Ni su hermana, fiscal en Texas, salvó a “La Barbie” de 49 años de sentencia

Carla Valdez, quien labora como fiscal en Texas, le dijo al juez federal William Duffey que ella y sus hermanos fueron criados por padres humildes y trabajadores que les infundieron valores y principios morales firmes.

En su audiencia de sentencia, la fiscal texana y otro hermano de Edgar Valdez Villarreal solicitaron al juez que fuera indulgente. Los padres, hermanos, sobrinas y sobrinos de La Barbie, llenaron la sala.

Carla explicó que su hermano se descarrió e insistió en que él es buena persona.

Duffey señaló que le era difícil entender cómo fue que Valdez se corrompió a pesar de su firme contexto familiar.

“¿Por qué es usted una fiscal y por qué su hermano un delincuente?, preguntó Duffey a Carla Valdez.

   

Ésa es una pregunta que la familia se hace todos los días, respondió…

El pasado lunes, “La Barbie” fue condenado a casi cincuenta años de prisión por un juez federal en Atlanta.

Conocido como La Barbie por su tez y ojos claros, a Valdez Villarreal también se le confiscaron 192 millones de dólares, que a decir de los fiscales es un cálculo conservador del valor de la cocaína que introdujo en Estados Unidos.

Valdez, de 44 años, nació y creció en la localidad de Laredo, Texas, fronteriza con México, y comenzó a vender mariguana cuando todavía jugaba de linebacker en un equipo de futbol americano, dijeron los fiscales.
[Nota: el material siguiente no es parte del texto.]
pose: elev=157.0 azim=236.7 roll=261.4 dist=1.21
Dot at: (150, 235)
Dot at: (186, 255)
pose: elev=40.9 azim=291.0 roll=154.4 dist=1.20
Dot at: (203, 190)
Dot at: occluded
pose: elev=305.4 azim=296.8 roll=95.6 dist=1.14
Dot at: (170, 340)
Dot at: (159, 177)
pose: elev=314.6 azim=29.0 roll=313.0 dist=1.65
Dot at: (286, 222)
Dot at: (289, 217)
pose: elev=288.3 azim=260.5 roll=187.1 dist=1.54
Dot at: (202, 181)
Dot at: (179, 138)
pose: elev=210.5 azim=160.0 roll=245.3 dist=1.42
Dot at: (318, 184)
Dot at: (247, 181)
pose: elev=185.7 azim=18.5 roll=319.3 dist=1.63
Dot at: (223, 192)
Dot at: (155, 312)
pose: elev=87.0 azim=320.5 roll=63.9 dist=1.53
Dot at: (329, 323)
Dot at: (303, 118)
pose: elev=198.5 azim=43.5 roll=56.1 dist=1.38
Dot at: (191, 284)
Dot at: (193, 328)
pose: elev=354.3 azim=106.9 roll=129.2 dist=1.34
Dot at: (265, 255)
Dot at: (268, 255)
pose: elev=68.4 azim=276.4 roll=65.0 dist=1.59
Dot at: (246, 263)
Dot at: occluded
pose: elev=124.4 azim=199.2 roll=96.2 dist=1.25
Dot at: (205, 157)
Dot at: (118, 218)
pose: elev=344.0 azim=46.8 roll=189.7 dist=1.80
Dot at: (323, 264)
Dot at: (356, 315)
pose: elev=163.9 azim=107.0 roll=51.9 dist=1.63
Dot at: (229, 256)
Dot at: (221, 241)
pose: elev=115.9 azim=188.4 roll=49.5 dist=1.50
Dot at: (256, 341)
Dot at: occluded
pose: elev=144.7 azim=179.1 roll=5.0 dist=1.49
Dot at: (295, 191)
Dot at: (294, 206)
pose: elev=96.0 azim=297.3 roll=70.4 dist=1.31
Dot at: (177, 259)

La Barbie comenzó a subir puestos en el cártel de los Beltrán Leyva cuando los jefes de esa organización estaban asociados con Joaquín El Chapo Guzmán y el cártel del Pacífico, agregaron.

A Valdez le gustaba un estilo de vida ostentoso y a través de los medios se forjó una imagen dirigida a impresionar a personas e intimidar a sus rivales, dijo la fiscal Elizabeth Hathaway en la corte. Valdez vestía buenos trajes y tenía propiedades lujosas, entre ellas, un rancho con un zoológico que tenía un león.

El abogado defensor, Buddy Parker, subrayó que su cliente había cooperado con agentes estadunidenses incluso antes de que lo arrestaran en 2010 y lo que puso su vida en peligro. Valdez consideró entregarse a la justicia, pero tuvo mucho miedo de que eso pusiera en grave peligro a su familia, dijo Parker cuando solicitó al juez que se apegara a la sentencia más baja posible y condenara al acusado a 30 años de cárcel.

Duffey manifestó escepticismo y subrayó que aun cuando Valdez se había comunicado con agentes de Estados Unidos, continuaba arreglando envíos regulares de cocaína hacia el país.